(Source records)
....................
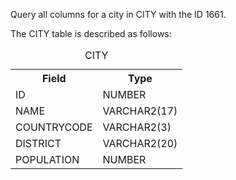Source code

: Query all columns for a city in CITY with the ID 1661.

The CITY table is described as follows:
<table>
  <caption>CITY</caption>
  <tr>
    <th>Field</th>
    <th>Type</th>
  </tr>
  <tr>
    <td>ID</td>
    <td>NUMBER</td>
  </tr>
  <tr>
    <td>NAME</td>
    <td>VARCHAR2(17)</td>
  </tr>
  <tr>
    <td>COUNTRYCODE</td>
    <td>VARCHAR2(3)</td>
  </tr>
  <tr>
    <td>DISTRICT</td>
    <td>VARCHAR2(20)</td>
  </tr>
  <tr>
    <td>POPULATION</td>
    <td>NUMBER</td>
  </tr>
</table>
....................
> **Instruction**: Pull the source text out of the entry above, copying every line unchanged and leaving out the picture.

> **Result of this exercise**:
Source code

: Query all columns for a city in CITY with the ID 1661.

The CITY table is described as follows:
<table>
  <caption>CITY</caption>
  <tr>
    <th>Field</th>
    <th>Type</th>
  </tr>
  <tr>
    <td>ID</td>
    <td>NUMBER</td>
  </tr>
  <tr>
    <td>NAME</td>
    <td>VARCHAR2(17)</td>
  </tr>
  <tr>
    <td>COUNTRYCODE</td>
    <td>VARCHAR2(3)</td>
  </tr>
  <tr>
    <td>DISTRICT</td>
    <td>VARCHAR2(20)</td>
  </tr>
  <tr>
    <td>POPULATION</td>
    <td>NUMBER</td>
  </tr>
</table>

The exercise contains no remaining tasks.